While natural disasters may have contributed to September’s low rent payments, another factor at play is the nation’s struggle to provide enough affordable housing to those who need it.
The U.S. faces a gap of 5.5 million to 6.8 million housing units of all kinds, including rental apartments, rental houses, for-sale houses and affordable rental units, according to a separate study that Rosen Consulting Group conducted for the National Association of Realtors.
One-bedroom apartment rents grew just under 4% in the first four months of this year, according to a CoStar analysis. Typically, analysts would have expected apartment rents to be up roughly 1.7% through April, making the rent growth of early this year more than double the normal seasonal trend, according to the analysis.
Earlier this month, the Biden administration announced plans to offer more attractive financing for investors, raise Fannie Mae and Freddie Mac’s caps on low-income housing tax credits, and expand the two mortgage giants’ capacity to lend on mobile home properties and two- and four-unit apartments. This is in an effort to increase affordable multifamily housing across the nation.
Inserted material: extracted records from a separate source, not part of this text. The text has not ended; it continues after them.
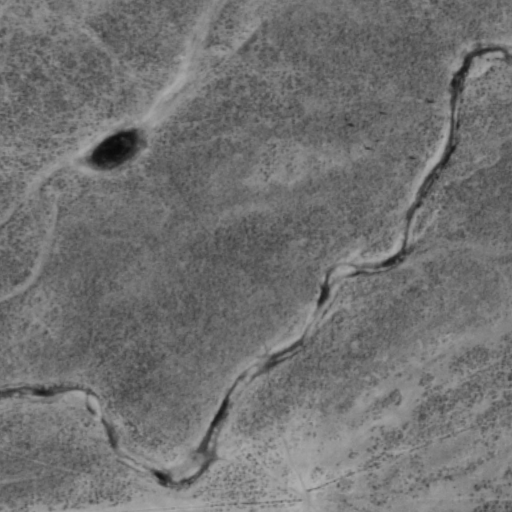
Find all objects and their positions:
crop: (256, 256)
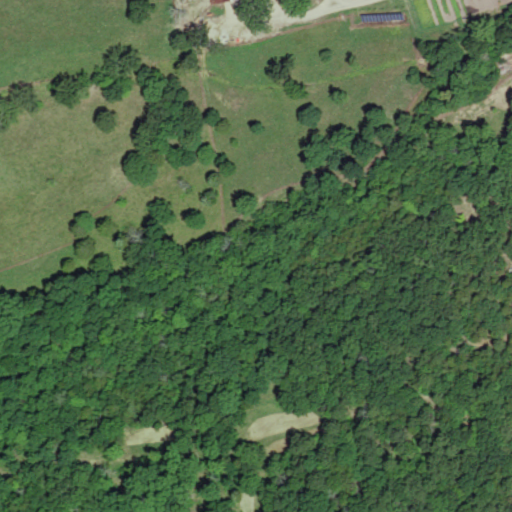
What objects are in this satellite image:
building: (235, 0)
road: (313, 17)
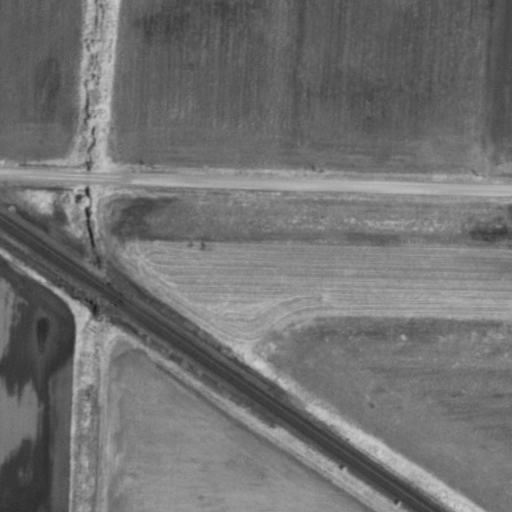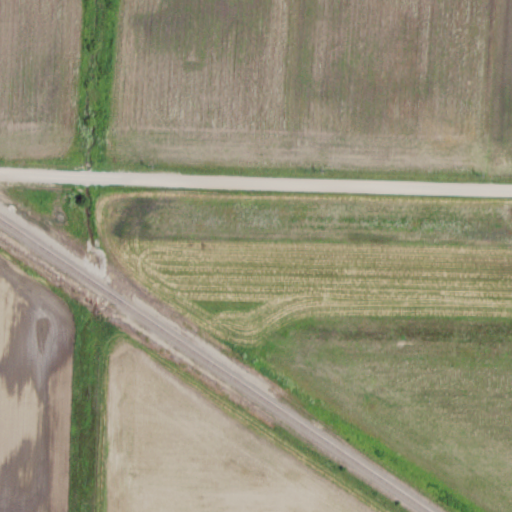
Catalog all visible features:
road: (256, 179)
railway: (213, 366)
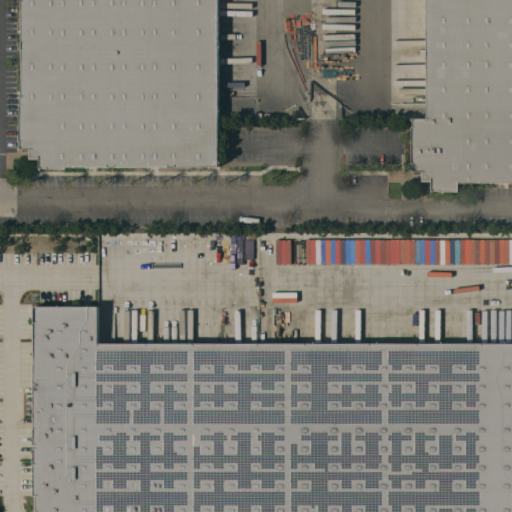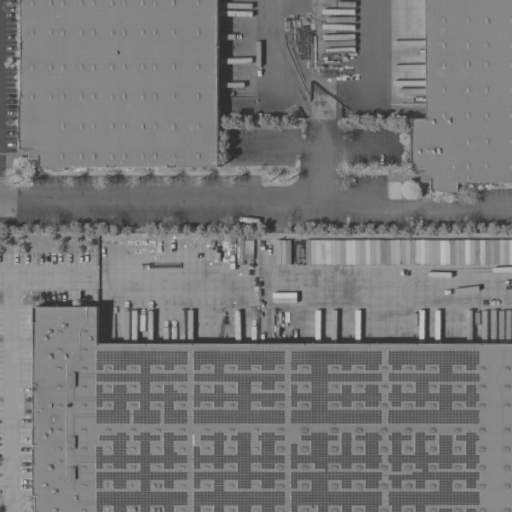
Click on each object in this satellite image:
building: (120, 82)
building: (124, 83)
building: (457, 84)
building: (466, 95)
road: (2, 113)
road: (320, 147)
road: (167, 194)
road: (422, 204)
building: (65, 257)
road: (132, 402)
building: (267, 424)
building: (267, 424)
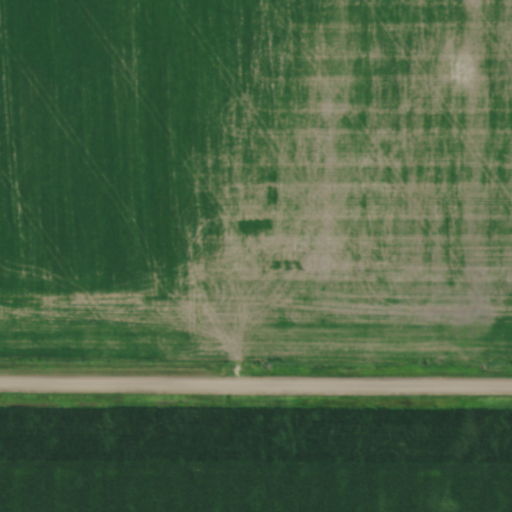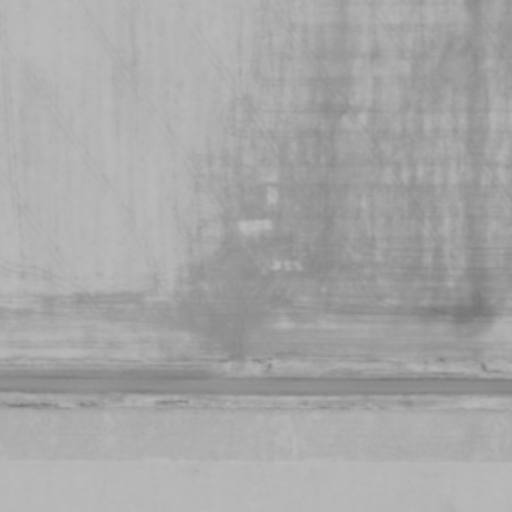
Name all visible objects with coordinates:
road: (255, 388)
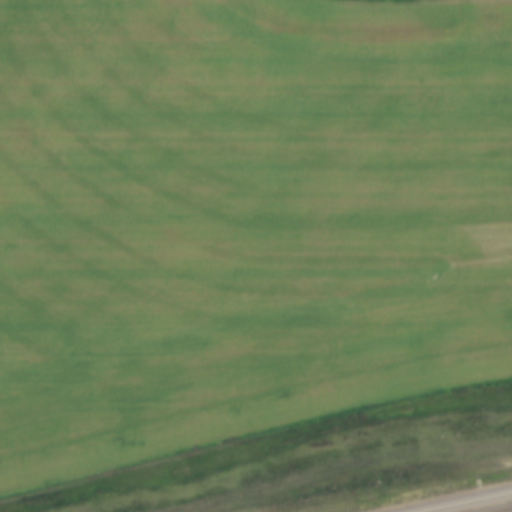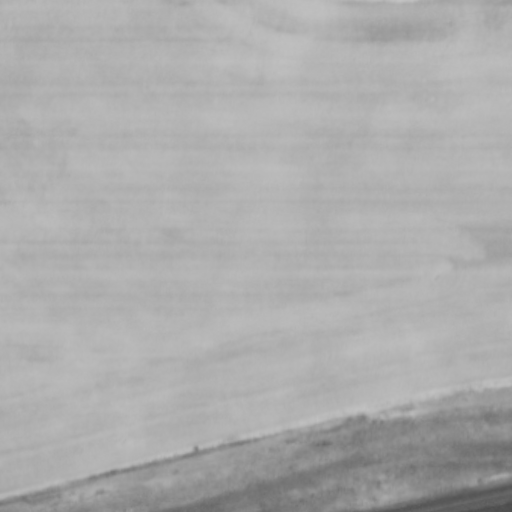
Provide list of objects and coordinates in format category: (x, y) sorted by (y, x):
railway: (452, 499)
railway: (494, 508)
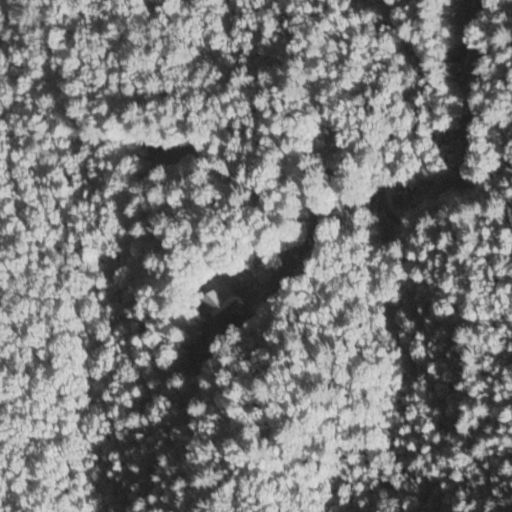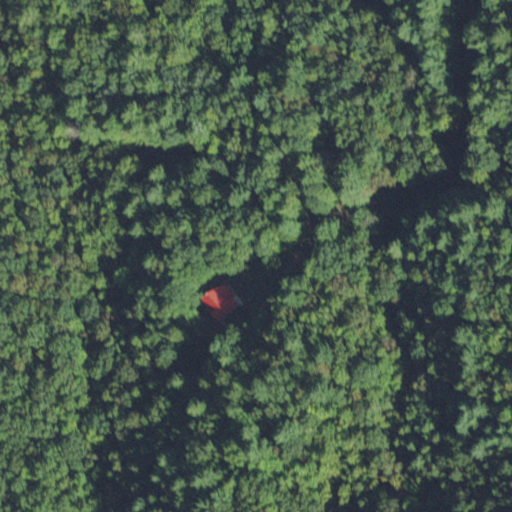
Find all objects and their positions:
building: (224, 301)
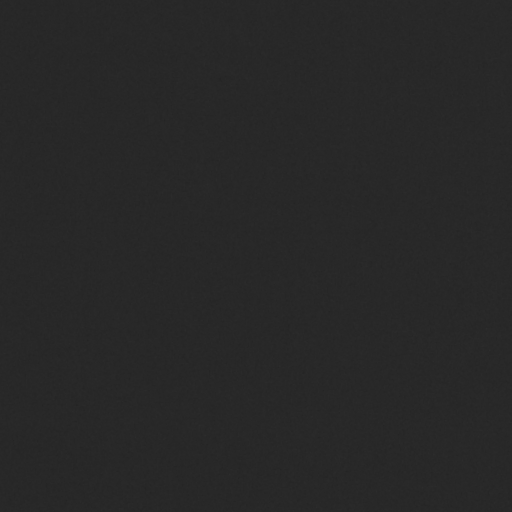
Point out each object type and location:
river: (227, 379)
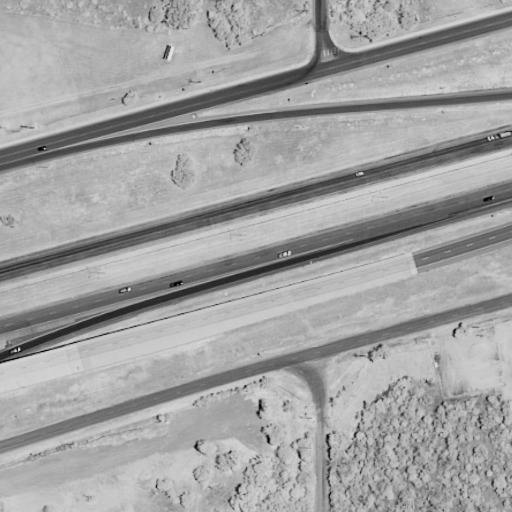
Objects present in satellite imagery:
road: (320, 35)
road: (416, 45)
building: (169, 52)
road: (280, 112)
road: (160, 115)
road: (256, 210)
road: (256, 257)
road: (292, 298)
road: (93, 317)
road: (35, 369)
road: (254, 369)
road: (331, 429)
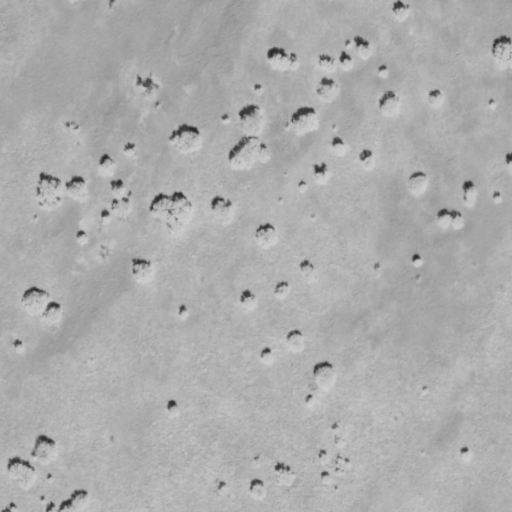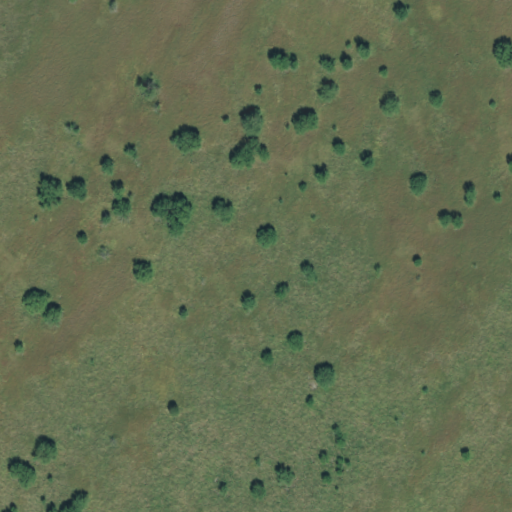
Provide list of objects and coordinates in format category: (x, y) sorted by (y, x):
quarry: (255, 256)
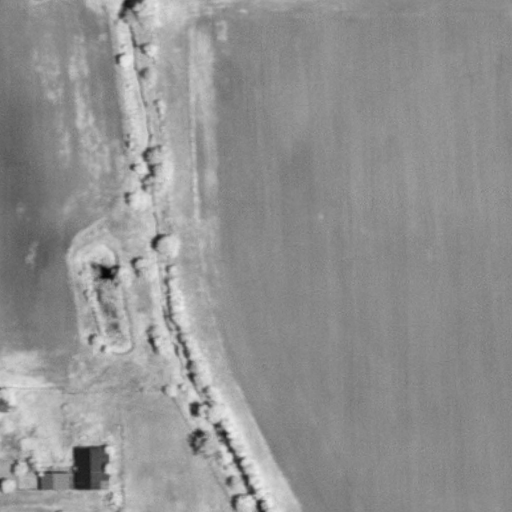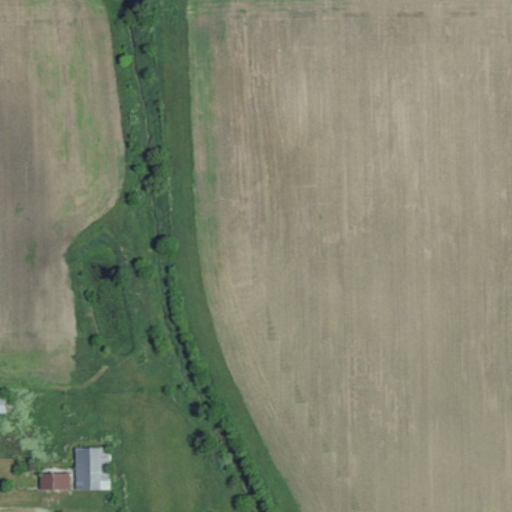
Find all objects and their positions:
building: (1, 405)
building: (90, 468)
building: (53, 480)
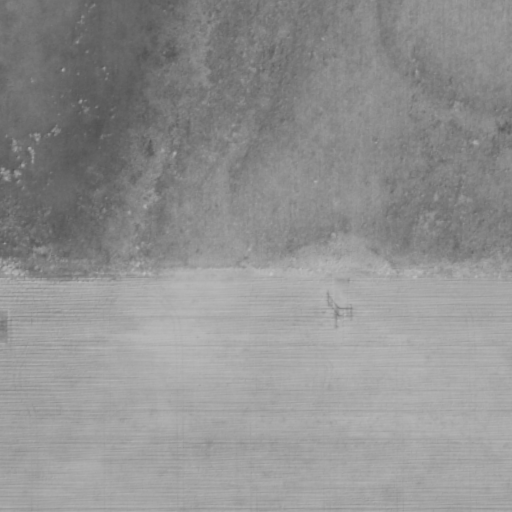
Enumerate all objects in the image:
power tower: (334, 307)
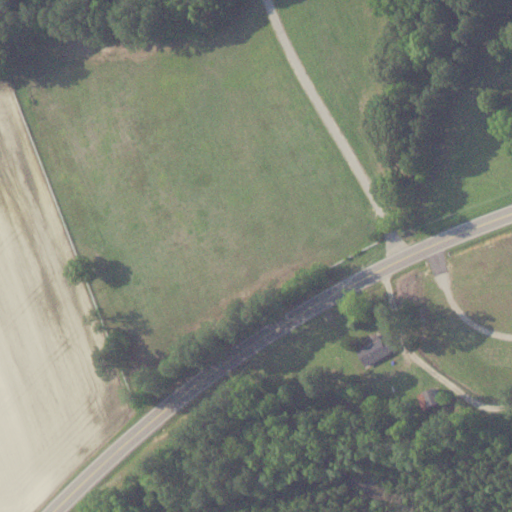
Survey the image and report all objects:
road: (335, 129)
road: (454, 306)
crop: (46, 332)
road: (265, 335)
building: (377, 348)
building: (375, 350)
road: (421, 362)
building: (431, 397)
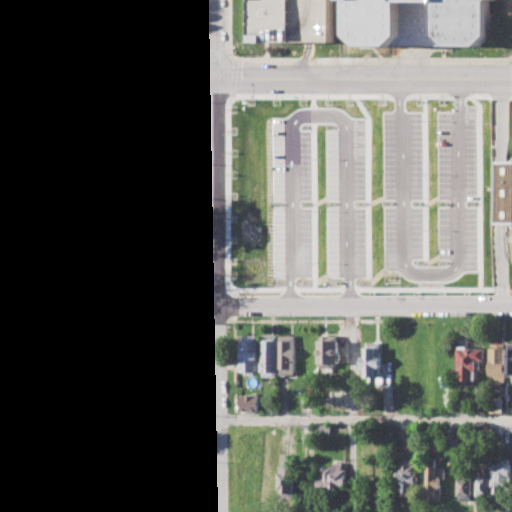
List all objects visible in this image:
building: (376, 21)
building: (423, 22)
building: (161, 23)
building: (161, 24)
road: (191, 32)
building: (160, 43)
building: (161, 43)
road: (225, 49)
road: (341, 60)
road: (234, 62)
road: (184, 64)
road: (196, 64)
traffic signals: (214, 78)
road: (256, 78)
road: (192, 94)
road: (227, 95)
road: (364, 96)
road: (506, 96)
road: (318, 115)
building: (24, 148)
building: (26, 148)
road: (191, 190)
road: (500, 190)
building: (509, 192)
building: (510, 192)
building: (50, 204)
road: (78, 207)
building: (99, 208)
building: (100, 208)
building: (474, 217)
building: (8, 245)
building: (9, 247)
building: (45, 248)
building: (96, 248)
building: (406, 249)
building: (94, 251)
building: (141, 251)
building: (143, 251)
building: (43, 253)
building: (483, 253)
road: (214, 256)
road: (505, 290)
road: (99, 297)
road: (191, 299)
road: (209, 299)
road: (285, 302)
road: (431, 303)
road: (95, 313)
building: (162, 336)
building: (160, 337)
building: (92, 342)
building: (5, 343)
building: (38, 344)
building: (92, 344)
building: (4, 345)
building: (38, 345)
building: (328, 352)
building: (328, 353)
building: (248, 354)
building: (247, 355)
building: (268, 355)
building: (287, 355)
building: (276, 356)
building: (498, 359)
building: (510, 359)
building: (509, 361)
building: (370, 362)
building: (470, 362)
building: (371, 363)
building: (469, 363)
building: (498, 363)
building: (159, 374)
building: (160, 375)
building: (125, 383)
building: (159, 398)
building: (159, 398)
building: (12, 399)
building: (12, 400)
building: (248, 403)
building: (248, 403)
road: (78, 404)
building: (496, 404)
building: (465, 405)
building: (496, 405)
road: (351, 407)
road: (191, 411)
road: (39, 415)
road: (363, 419)
building: (163, 423)
building: (6, 426)
building: (165, 426)
building: (321, 429)
building: (21, 472)
building: (20, 475)
building: (96, 475)
building: (286, 476)
building: (502, 476)
building: (330, 477)
building: (95, 478)
building: (329, 478)
building: (406, 478)
building: (405, 479)
building: (286, 480)
building: (433, 480)
building: (494, 480)
building: (465, 482)
building: (483, 482)
building: (433, 484)
building: (464, 489)
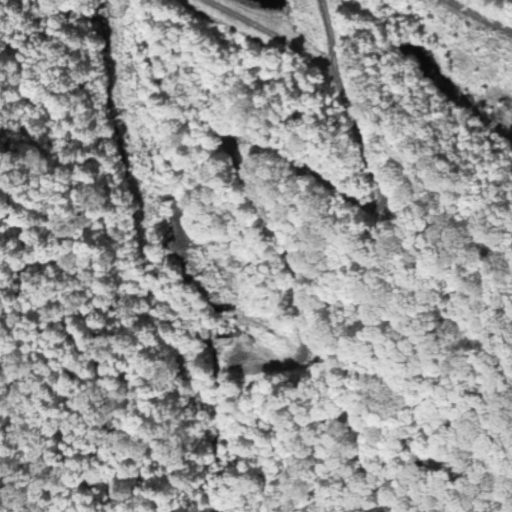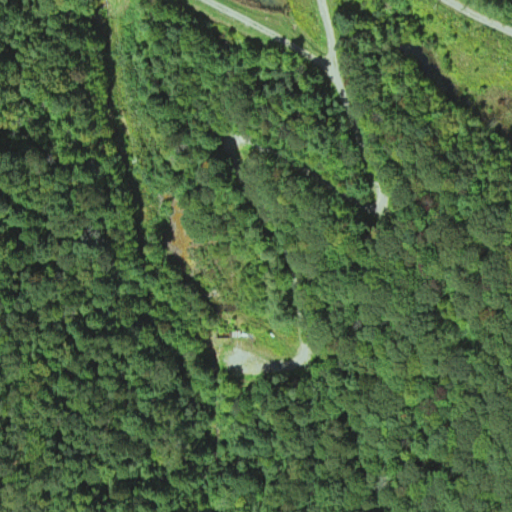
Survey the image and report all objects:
road: (14, 68)
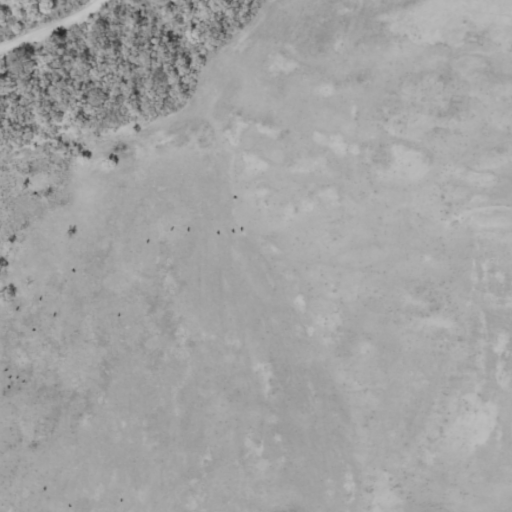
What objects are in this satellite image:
road: (80, 49)
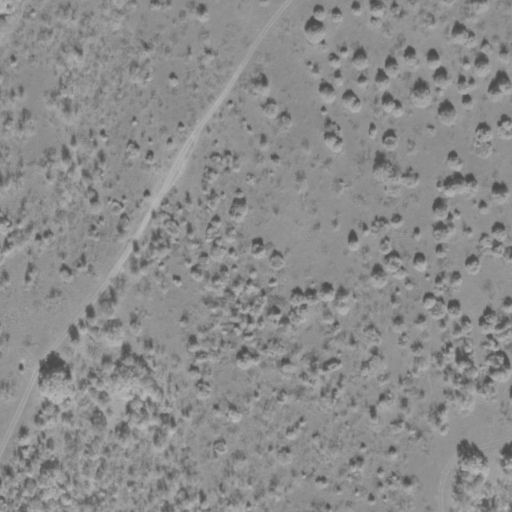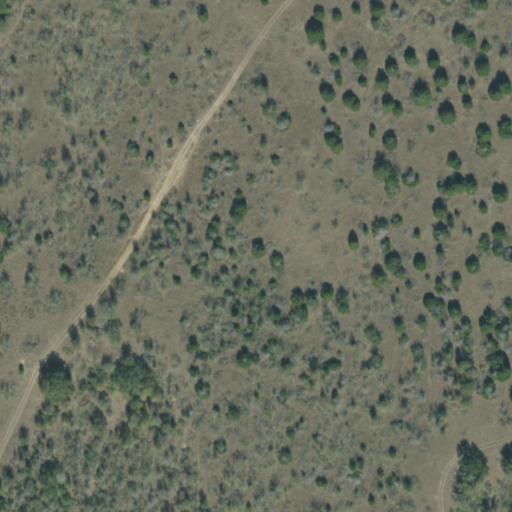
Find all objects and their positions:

Aside from the payment data, multifamily property has been in demand, with investors pouring cash into the sector this year. Kennedy Wilson, an investment company based in Beverly Hills, California, recently launched a $1.5 billion multifamily investment platform. Washington Real Estate Investment Trust is selling almost all its office properties as it accelerates its plan to transform itself into a firm that focuses exclusively on multifamily real estate.
And Ivanhoé Cambridge, a Canadian investment firm, has its own partnership with Los Angeles-based Mount Auburn Multifamily to acquire ground-up multifamily developments throughout the United States.
JLL’s Scott is based in Dallas where, along with most other Sun Belt cities, he is seeing steady population and job growth bolstering the multifamily market and attracting investors to the region.
“Overall, we’re seeing rents move in a very positive direction … along with the pricing of real estate, cap rates and the amount of investors seeking to place money,” Scott said. Even with variations in rent payment rates, “I think what you’ll find is that multifamily is going to be a record year for most people.”